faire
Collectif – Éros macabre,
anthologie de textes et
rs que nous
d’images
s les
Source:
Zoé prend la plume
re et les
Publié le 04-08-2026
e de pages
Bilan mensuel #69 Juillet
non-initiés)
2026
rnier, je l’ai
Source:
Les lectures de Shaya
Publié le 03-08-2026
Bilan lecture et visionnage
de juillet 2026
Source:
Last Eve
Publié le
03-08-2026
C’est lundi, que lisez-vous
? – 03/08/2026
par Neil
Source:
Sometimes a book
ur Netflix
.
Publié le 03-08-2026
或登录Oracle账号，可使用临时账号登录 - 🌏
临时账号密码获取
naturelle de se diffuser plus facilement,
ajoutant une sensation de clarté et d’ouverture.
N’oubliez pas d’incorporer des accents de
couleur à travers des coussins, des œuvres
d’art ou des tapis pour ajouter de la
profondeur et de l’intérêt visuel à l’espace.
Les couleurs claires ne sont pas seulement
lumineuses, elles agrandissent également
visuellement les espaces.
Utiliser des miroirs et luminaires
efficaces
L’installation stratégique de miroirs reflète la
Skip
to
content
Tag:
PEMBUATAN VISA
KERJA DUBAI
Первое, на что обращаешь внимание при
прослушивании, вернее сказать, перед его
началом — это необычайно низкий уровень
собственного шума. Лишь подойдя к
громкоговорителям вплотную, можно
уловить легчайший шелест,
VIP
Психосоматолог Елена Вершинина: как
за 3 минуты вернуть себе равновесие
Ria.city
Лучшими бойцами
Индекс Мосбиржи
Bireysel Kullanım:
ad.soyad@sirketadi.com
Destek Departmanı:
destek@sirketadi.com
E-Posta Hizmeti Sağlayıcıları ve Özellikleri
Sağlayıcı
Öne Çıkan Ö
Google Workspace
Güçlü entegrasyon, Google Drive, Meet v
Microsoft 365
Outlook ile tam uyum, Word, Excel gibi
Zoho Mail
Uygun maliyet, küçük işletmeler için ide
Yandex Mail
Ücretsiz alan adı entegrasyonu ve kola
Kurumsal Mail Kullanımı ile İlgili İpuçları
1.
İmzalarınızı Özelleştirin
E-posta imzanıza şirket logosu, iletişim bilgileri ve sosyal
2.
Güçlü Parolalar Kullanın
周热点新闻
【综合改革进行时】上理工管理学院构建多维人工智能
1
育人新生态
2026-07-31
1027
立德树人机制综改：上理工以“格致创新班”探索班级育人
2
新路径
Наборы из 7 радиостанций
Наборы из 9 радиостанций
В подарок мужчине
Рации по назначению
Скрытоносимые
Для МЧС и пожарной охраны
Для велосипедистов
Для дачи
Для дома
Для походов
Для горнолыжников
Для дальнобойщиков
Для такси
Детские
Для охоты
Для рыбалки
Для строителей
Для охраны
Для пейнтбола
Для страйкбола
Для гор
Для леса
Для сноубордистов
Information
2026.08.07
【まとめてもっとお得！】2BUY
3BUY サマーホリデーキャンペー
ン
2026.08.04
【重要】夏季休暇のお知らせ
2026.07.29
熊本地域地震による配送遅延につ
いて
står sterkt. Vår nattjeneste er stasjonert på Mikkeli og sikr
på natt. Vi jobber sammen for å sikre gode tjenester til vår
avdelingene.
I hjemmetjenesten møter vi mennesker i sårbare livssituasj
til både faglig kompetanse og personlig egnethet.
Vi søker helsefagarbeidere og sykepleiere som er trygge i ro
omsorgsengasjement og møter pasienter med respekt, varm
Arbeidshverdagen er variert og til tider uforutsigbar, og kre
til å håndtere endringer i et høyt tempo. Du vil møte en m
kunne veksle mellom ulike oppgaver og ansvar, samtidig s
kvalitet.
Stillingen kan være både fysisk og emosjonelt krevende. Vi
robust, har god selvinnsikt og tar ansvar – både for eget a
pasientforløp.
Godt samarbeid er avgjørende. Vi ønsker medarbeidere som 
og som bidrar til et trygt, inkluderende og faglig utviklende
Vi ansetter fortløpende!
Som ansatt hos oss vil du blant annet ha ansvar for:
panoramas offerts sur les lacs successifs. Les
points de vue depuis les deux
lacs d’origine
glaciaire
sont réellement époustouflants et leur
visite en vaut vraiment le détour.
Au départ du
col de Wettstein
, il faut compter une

·····

■ Activity: When you come to the line containing "ajoutant une sensation", give it and stop; before that, repeat each line of the material exactly from the first one.

■ Answer section:
faire
Collectif – Éros macabre,
anthologie de textes et
rs que nous
d’images
s les
Source:
Zoé prend la plume
re et les
Publié le 04-08-2026
e de pages
Bilan mensuel #69 Juillet
non-initiés)
2026
rnier, je l’ai
Source:
Les lectures de Shaya
Publié le 03-08-2026
Bilan lecture et visionnage
de juillet 2026
Source:
Last Eve
Publié le
03-08-2026
C’est lundi, que lisez-vous
? – 03/08/2026
par Neil
Source:
Sometimes a book
ur Netflix
.
Publié le 03-08-2026
或登录Oracle账号，可使用临时账号登录 - 🌏
临时账号密码获取
naturelle de se diffuser plus facilement,
ajoutant une sensation de clarté et d’ouverture.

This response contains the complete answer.